Democrats will hold their razor-thin majority in the U.S. Senate, NBC News projects, staving off a full-bore effort by Republicans to leverage economic volatility and public discontent into control of the upper chamber of Congress.
The party will hold at least 50 seats in the Senate in the next Congress, after incumbents held their ground in key races and Democratic Lt. Gov. John Fetterman flipped Pennsylvania’s GOP-held seat. One uncalled race, where Democratic Sen. Raphael Warnock of Georgia is defending his seat against Republican Herschel Walker, will be decided in a Dec. 6 runoff. Democrats currently control the Senate split 50-50 by party through Vice President Kamala Harris’ tiebreaking vote.

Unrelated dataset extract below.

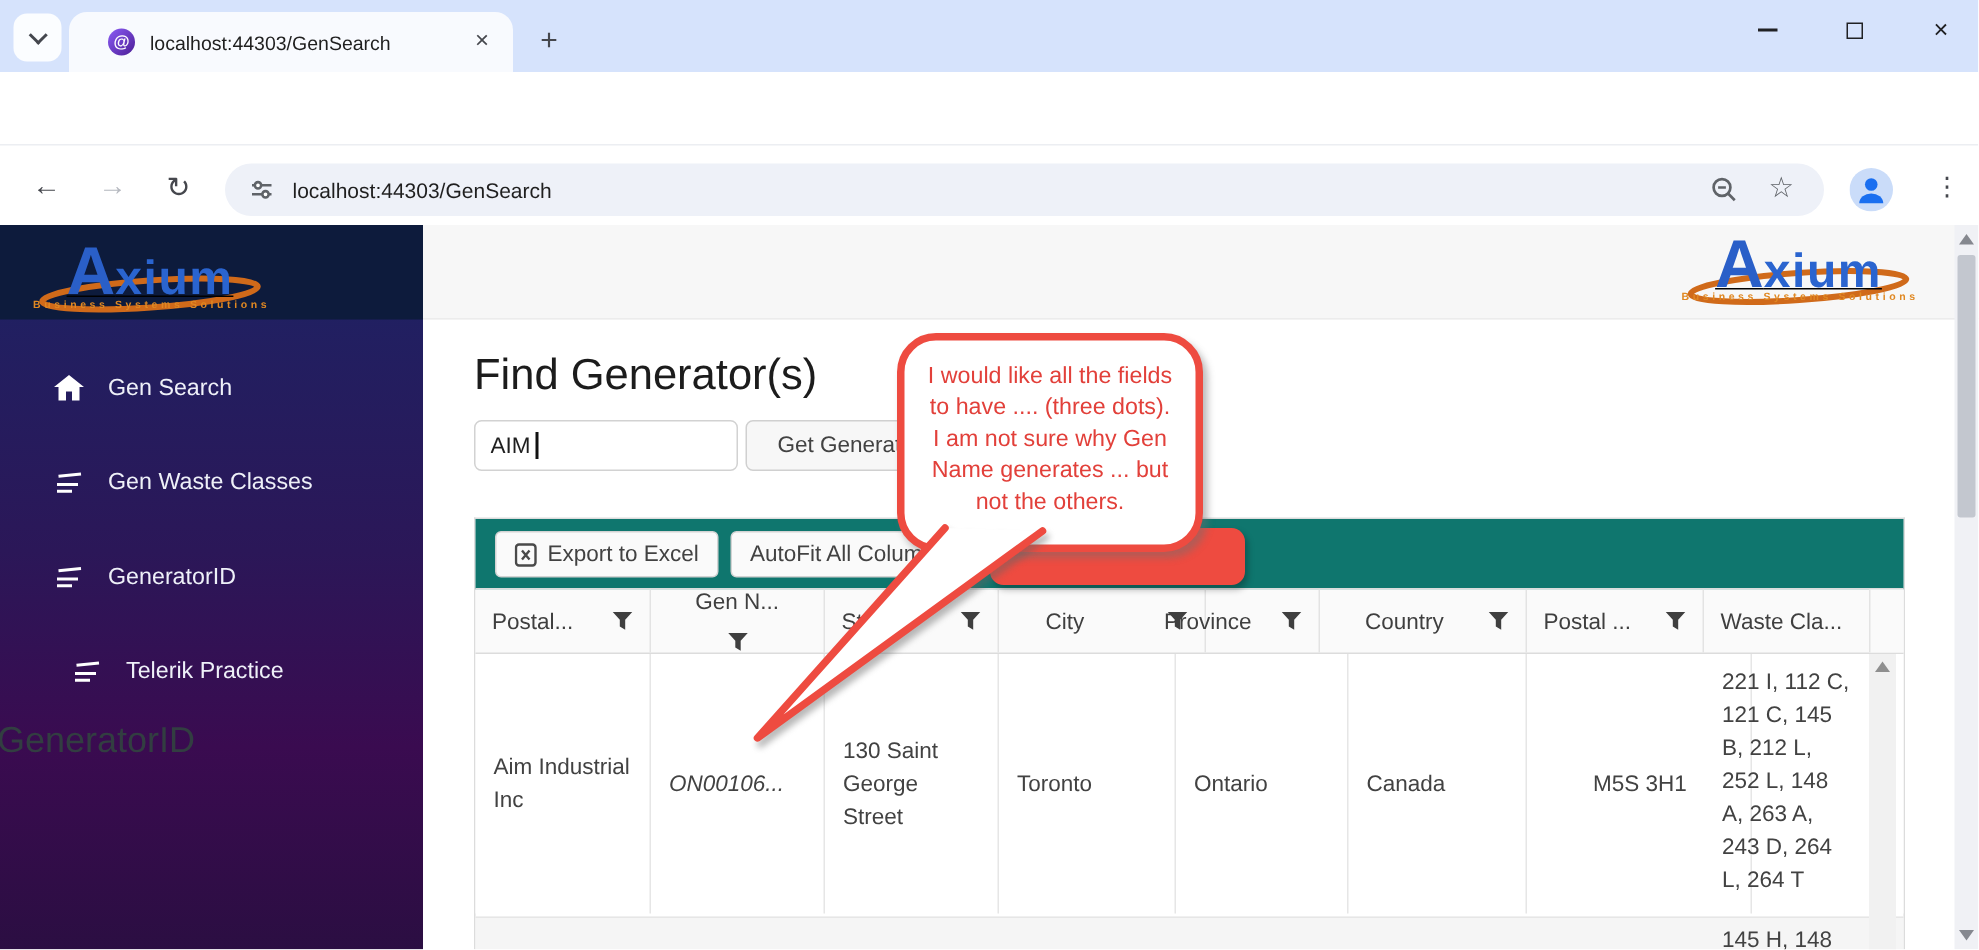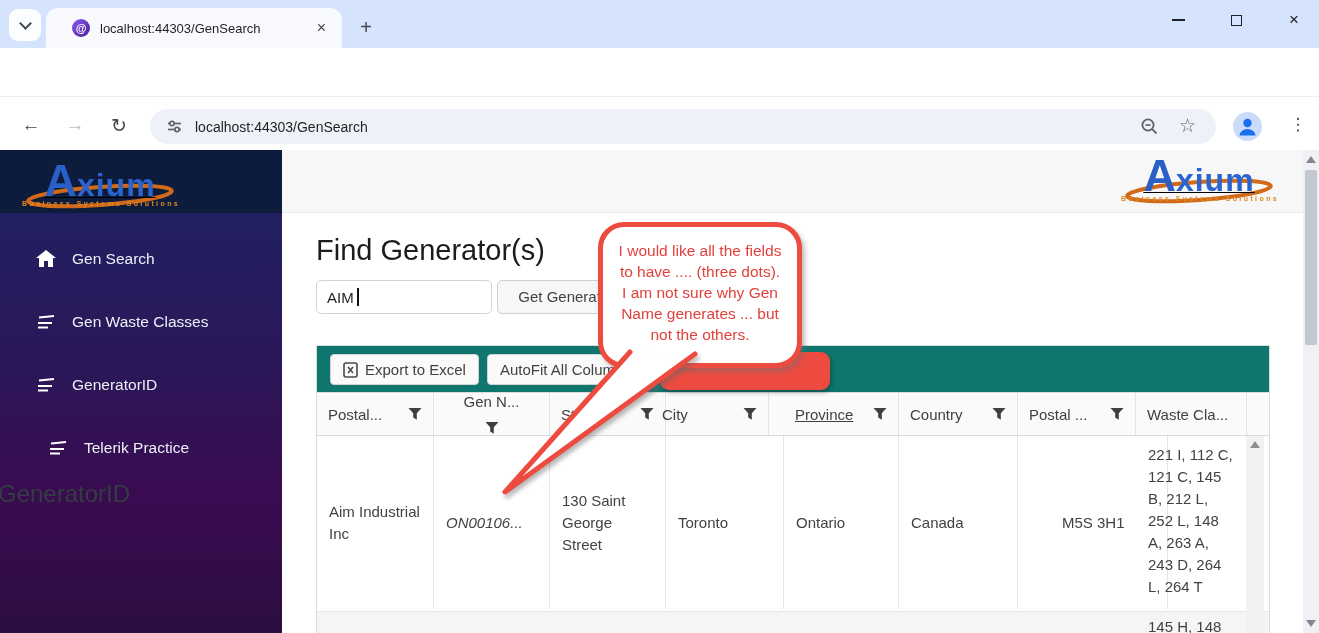"City" div.g-hcell { left: 334px -> 369px }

While the GOP held some key advantages over Democrats throughout the cycle, analysts considered the battle for the Senate to be a virtual toss-up heading into Election Day. Incumbent Sens. Mark Kelly of Arizona and Catherine Cortez Masto of Nevada both prevailed in their closely contested races, NBC projected after days of counting in both states, clinching the chamber for Democrats.
In a tweet, Senate Majority Leader Chuck Schumer called the election results “a victory and vindication for Democrats.”
Republicans had hoped, and many had openly anticipated, a “red wave” that would wash Democrats out of their majorities in both branches of the legislature. A flip in congressional leadership would have threatened President Joe Biden‘s legislative agenda and his ability to advance key nominations for his next two years in office.
But that wave never materialized. Democratic candidates up and down the ballot outperformed expectations from many analysts who predicted that Biden’s unpopularity, coupled with historical electoral trends and persistently high inflation, could yield a rout for the party in power.
Senate Democrats will instead hold their majority — and could even add to it if Warnock defeats Walker. It gives the party another check against the GOP if Republicans flip control of the House.
NBC News has not yet projected House control as states continue to count votes in tight races.
NBC estimates Republicans could win 219 House seats once all uncalled races are settled — barely enough for a majority — while Democrats could win 216. The projection carries a margin of error of plus-or-minus four seats.